Written by Mike Yoder, posted by blog admin
Like Blood for Music from Minneapolis’ Black Bluebirds is a ten song outing that sounds, on an initial couple of listens, like one of the best guitar driven and songwriting based releases in recent memory. That’s a bold assertion, but there’s immense coherence to this collection and obvious imagination lighting up each of the album’s songs. Their willingness to adopt and obvious comfort with a hard rock, even metal, sound never diminishes their capacity for imprinting significant melodic strengths on their audiences. The lead guitar playing of Simon Husbands is a key cog in what makes the machinery of this album hum, but Daniel Fiskum’s singing and the frequent accompaniment on backing vocals from Jessica Rasche are critical pieces in completing that puzzle as well. Like Blood for Music will definitely make an impression on both hardcore and casual music fans.
“Love Kills Slowly” begins the release with plenty of drama, authority, and musicality. It’s difficult to not find yourself centering your attentions on Fiskum’s voice, as rough-hewn as it is, and it definitely carries the necessary grit and gravitas to handle this material. Rasche provides a colorful counterweight to his voice here and elsewhere; she has a more traditionally beautiful singing voice while still possessing the ability to invest the same emotional weight in it we hear from Fiskum in a much different way. The guitar presence in “Strange Attractor” is much more diffuse than we hear in the album opening and the tempo is a little slower, more deliberate. Fiskum’s singing stands much more on its own here than in other songs and proves, if there’s any doubt, he can single-handedly bear these tunes on his back. The flash of Fiskum’s keyboards in the aforementioned song is much more prominent on the album’s third song “Life in White” and this intensely personal chronicle from Fiskum makes its subject clear for attentive listeners. The acoustic guitar present in the song marks a welcome change of pace from the first two numbers.

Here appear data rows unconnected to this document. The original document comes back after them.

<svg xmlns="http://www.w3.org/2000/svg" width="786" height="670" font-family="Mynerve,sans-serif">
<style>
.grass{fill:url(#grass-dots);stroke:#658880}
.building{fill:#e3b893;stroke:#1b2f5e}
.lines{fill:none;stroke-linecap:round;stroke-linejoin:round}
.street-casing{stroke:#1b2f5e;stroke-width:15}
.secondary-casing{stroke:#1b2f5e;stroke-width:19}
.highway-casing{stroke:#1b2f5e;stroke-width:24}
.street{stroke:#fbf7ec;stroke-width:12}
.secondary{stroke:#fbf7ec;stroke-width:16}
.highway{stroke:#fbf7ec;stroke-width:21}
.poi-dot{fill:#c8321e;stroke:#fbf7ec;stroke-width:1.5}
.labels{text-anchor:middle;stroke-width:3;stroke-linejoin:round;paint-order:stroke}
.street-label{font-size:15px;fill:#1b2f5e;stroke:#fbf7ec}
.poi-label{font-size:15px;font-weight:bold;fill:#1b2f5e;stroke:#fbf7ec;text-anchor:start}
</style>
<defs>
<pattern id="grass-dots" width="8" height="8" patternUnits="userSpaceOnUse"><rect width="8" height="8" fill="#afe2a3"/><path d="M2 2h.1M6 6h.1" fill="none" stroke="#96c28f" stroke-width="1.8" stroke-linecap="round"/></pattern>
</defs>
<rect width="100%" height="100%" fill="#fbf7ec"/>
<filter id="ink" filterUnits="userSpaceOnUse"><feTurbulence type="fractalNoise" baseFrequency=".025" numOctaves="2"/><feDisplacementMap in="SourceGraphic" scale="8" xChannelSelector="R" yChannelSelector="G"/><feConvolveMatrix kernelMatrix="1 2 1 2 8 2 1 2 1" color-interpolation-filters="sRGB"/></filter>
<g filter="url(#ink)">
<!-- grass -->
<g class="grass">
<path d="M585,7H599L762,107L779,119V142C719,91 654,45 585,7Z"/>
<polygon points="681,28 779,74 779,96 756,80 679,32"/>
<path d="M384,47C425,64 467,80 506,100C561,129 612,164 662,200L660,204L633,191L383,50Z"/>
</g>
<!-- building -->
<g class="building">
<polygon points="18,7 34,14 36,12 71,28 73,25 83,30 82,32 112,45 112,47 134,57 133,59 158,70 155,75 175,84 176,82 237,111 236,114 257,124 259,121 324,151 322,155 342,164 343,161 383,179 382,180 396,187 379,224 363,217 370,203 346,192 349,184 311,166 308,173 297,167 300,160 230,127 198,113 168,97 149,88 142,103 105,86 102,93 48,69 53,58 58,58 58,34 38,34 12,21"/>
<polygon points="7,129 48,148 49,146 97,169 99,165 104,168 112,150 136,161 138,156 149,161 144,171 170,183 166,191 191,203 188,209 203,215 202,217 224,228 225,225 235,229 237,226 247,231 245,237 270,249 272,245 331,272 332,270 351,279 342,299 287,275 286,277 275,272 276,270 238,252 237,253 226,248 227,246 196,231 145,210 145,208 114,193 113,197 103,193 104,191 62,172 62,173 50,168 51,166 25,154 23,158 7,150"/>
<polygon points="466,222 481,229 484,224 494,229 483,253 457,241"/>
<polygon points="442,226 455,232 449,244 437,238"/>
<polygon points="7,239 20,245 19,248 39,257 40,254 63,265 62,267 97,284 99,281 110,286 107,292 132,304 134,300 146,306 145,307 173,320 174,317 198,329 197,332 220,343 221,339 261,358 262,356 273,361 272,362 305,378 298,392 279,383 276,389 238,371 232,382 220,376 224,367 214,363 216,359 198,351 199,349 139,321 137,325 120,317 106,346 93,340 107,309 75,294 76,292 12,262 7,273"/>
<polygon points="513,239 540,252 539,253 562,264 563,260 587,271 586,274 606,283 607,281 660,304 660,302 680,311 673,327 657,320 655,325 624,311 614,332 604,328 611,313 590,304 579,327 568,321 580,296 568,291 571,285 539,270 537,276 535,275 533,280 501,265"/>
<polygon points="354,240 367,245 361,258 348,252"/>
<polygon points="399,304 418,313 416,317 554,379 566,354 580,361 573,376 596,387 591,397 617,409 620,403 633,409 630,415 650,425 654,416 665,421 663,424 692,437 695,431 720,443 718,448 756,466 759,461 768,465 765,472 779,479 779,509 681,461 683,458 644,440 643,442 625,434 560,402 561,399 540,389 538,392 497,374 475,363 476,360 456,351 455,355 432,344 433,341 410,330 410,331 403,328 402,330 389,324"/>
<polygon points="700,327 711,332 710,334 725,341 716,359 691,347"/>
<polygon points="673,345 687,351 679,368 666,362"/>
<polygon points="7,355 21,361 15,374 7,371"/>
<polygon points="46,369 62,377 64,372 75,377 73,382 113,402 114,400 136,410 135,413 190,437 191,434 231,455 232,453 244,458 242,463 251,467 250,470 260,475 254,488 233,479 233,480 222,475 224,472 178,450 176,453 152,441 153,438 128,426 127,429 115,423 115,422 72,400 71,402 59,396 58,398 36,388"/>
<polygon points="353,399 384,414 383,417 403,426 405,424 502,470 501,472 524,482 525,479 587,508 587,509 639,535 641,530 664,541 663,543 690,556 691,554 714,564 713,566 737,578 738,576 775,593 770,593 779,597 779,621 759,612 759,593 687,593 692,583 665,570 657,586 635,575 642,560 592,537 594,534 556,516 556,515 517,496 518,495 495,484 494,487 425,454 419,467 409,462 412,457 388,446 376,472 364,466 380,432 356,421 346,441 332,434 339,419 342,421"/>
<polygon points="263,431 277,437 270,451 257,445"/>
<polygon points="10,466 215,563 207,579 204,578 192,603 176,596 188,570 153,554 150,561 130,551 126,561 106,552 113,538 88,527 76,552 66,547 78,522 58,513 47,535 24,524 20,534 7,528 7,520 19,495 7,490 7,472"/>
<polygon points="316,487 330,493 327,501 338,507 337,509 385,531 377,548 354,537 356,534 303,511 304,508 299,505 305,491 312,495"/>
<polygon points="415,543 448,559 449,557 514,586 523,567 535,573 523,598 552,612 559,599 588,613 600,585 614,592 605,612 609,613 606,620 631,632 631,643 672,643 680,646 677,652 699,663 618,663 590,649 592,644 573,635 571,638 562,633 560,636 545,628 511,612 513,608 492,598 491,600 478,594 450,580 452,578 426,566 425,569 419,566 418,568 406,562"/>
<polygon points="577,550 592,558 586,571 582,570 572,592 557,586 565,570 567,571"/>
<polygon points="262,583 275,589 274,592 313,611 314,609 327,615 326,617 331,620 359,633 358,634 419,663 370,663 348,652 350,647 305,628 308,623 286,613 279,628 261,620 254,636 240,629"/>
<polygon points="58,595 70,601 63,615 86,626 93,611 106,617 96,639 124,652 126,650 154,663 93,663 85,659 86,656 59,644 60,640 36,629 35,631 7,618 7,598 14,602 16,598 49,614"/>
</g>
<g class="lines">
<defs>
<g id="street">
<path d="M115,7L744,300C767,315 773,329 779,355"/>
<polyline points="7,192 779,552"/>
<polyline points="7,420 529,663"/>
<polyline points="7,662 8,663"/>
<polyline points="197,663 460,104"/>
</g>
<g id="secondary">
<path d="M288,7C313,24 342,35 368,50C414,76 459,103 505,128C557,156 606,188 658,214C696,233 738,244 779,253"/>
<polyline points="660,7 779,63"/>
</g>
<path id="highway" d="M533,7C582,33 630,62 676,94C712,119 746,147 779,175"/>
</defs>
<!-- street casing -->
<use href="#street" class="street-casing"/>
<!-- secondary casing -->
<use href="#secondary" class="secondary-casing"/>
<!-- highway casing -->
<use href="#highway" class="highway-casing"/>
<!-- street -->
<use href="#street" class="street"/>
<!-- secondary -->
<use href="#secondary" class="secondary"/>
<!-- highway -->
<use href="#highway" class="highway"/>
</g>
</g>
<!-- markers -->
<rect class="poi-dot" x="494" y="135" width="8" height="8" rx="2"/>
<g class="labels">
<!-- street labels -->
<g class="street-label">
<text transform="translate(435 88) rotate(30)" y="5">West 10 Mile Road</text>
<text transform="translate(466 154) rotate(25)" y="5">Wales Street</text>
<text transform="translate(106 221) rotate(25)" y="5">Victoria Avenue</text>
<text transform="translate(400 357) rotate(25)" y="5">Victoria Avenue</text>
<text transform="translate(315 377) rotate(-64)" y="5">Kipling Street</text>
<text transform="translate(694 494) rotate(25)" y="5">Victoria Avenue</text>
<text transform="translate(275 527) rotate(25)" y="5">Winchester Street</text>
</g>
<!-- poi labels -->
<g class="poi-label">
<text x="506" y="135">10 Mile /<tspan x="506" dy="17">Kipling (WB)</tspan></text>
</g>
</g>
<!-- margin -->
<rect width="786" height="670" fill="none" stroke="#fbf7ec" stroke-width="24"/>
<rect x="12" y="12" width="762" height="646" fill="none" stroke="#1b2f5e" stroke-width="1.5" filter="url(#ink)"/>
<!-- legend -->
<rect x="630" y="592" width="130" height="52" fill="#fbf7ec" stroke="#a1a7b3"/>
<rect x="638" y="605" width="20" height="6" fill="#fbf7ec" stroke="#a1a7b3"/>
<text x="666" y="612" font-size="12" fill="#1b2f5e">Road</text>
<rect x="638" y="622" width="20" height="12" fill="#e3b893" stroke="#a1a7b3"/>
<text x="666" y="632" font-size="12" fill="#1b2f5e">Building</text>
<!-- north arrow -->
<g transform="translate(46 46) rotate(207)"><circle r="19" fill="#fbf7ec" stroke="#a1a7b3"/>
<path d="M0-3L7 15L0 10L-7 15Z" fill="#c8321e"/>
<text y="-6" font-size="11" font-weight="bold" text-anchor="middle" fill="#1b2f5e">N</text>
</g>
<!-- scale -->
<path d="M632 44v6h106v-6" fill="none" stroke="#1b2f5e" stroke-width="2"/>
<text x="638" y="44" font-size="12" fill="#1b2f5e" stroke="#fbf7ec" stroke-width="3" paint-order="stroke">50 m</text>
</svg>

“Battlehammer” has a straight ahead, guitar driven uptempo pace and rarely deviates from its path. There’s scattered use of backing vocals in this song, closer to the end, and a steady yet tasteful presence of lead guitar flourishes bringing extra color to the performance. The album’s mid way point is particularly strong with the track “House of No More Dreams” and they clearly reveal themselves to be masters of orchestrating some punchy sturm and drang for their songs without ever becoming too heavy handed. The song is one of the album’s clear high points and its position in the track listing is likely no accident. “Hole in the Day” has a lightly psychedeliczed vibe and the Beatles influences in the song are apparent without ever being laid on too thick. The piano lacing through the song gives it a sharper melodic edge than it might have otherwise possessed and helps make the song all that more memorable. Like Blood for Music’s second to last number “My Eyes Were Closed” is a fine piece of songwriting, particularly lyrically, and it syncs up well with the stately, near epic swing of the arrangement. Black Bluebirds are clearly working hard to set themselves apart from the pack without a thoughtful approach to their musical art and it pays off enormous dividends with the release Like Blood for Music.